Landgericht verneint Schadensersatzpflicht des Luftverkehrsunternehmens
Das Landgericht Düsseldorf wies die Klage ab. Die Berufung des Klägers blieb erfolglos. Das Oberlandesgericht hat angenommen, dass die Beklagte unter keinem rechtlichen Gesichtspunkt zum Schadensersatz verpflichtet sei. Sie treffe insbesondere keine Haftung nach Art. 1 Satz 2, Art. 3 VO (EG) Nr. 2027/97 (in der Fassung der Verordnung (EG) Nr. 889/2002) i.V.m. Art. 17 Abs. 1 des Übereinkommens vom 28. Mai 1999 zur Vereinheitlichung bestimmter Vorschriften über die Beförderung im internationalen Luftverkehr (Montrealer Übereinkommens - MÜ). Der Haftungstatbestand erfasse nur solche Ereignisse, deren Ursache in typischen Risiken des Luftverkehrs liege, nicht aber Ereignisse, die in ähnlicher Weise in anderen Lebensbereichen vorkämen und nur bei Gelegenheit einer Luftbeförderung einträten. Eine luftverkehrstypische Gefahr habe sich beim behaupteten Sturz des Klägers aber nicht realisiert. Eine durch Feuchtigkeit auf dem Boden einer Fluggastbrücke bedingte Rutschgefahr stehe in keinem inneren Zusammenhang mit den speziellen Gefahren des Luftverkehrs, sondern sei auch in anderen Lebensbereichen möglich.
BGH schließt Haftung des Luftverkehrsunternehmens nicht aus
Der Bundesgerichtshof hob die Revision des Klägers das Berufungsurteil auf und wies die Sache an das Berufungsgericht zurück. Der Bundesgerichtshof hält anders als das Berufungsgericht eine Haftung des Luftverkehrsunternehmens nach Art. 17 Abs. 1 MÜ für gegeben, wenn die Behauptungen des Klägers zum Unfallhergang, zu dem das Berufungsgericht noch keine Feststellungen getroffen hat, richtig sind. Er musste nicht abschließend entscheiden, ob die Haftung für Personenschäden nach dieser Bestimmung durch das Erfordernis der Verwirklichung eines luftverkehrstypischen Risikos eingeschränkt wird. Die in Rede stehende Haftungsvorschrift bezweckt den Schutz des Reisenden vor spezifischen Gefahren einer Verletzung seines Körpers während einer Luftbeförderung und erfasst auch die Vorgänge des Einsteigens in das Flugzeug und des Aussteigens aus dem Flugzeug. Zum Einsteigevorgang gehört jedenfalls das Besteigen einer Flugzeugtreppe oder das Begehen einer Fluggastbrücke. Die Fluggastbrücke birgt wegen des konstruktionsbedingt fehlenden Handlaufs, des von Höhe und Lage der Flugzeugtür abhängigen Gefälles und der durch die Verbindung unterschiedlich temperierter Bereich bedingten Gefahr von Kondenswasserbildung spezifische Risiken, vor denen die gesetzlich angeordnete Gefährdungshaftung den Reisenden schützen soll. Kommt der Reisende zu Schaden, weil sich eine dieser Gefahren realisiert hat, muss das Luftverkehrsunternehmen - soweit dem nicht gegebenenfalls ein Mitverschulden des Reisenden entgegensteht - hierfür einstehen.
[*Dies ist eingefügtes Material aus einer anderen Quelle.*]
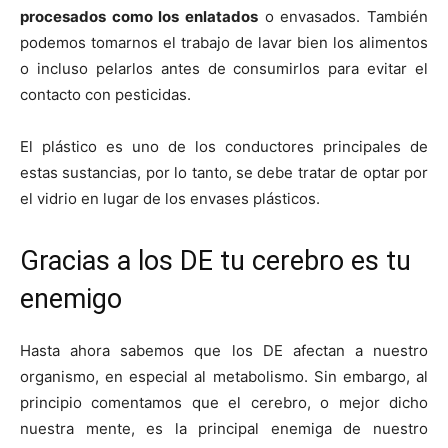
procesados como los enlatados
o envasados. También
podemos tomarnos el trabajo de lavar bien los alimentos
o incluso pelarlos antes de consumirlos para evitar el
contacto con pesticidas.
El plástico es uno de los conductores principales de
estas sustancias, por lo tanto, se debe tratar de optar por
el vidrio en lugar de los envases plásticos.
Gracias a los DE tu cerebro es tu
enemigo
Hasta ahora sabemos que los DE afectan a nuestro
organismo, en especial al metabolismo. Sin embargo, al
principio comentamos que el cerebro, o mejor dicho
nuestra mente, es la principal enemiga de nuestro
Die maßgeblichen Vorschriften lauten:
Art. 17 Abs. 1 MÜ
Erläuterungen
Der Luftfrachtführer hat den Schaden zu ersetzen, der dadurch entsteht, dass ein Reisender getötet oder körperlich verletzt wird, jedoch nur, wenn sich der Unfall, durch den der Tod oder die Körperverletzung verursacht wurde, an Bord des Luftfahrzeugs oder beim Ein- oder Aussteigen ereignet hat.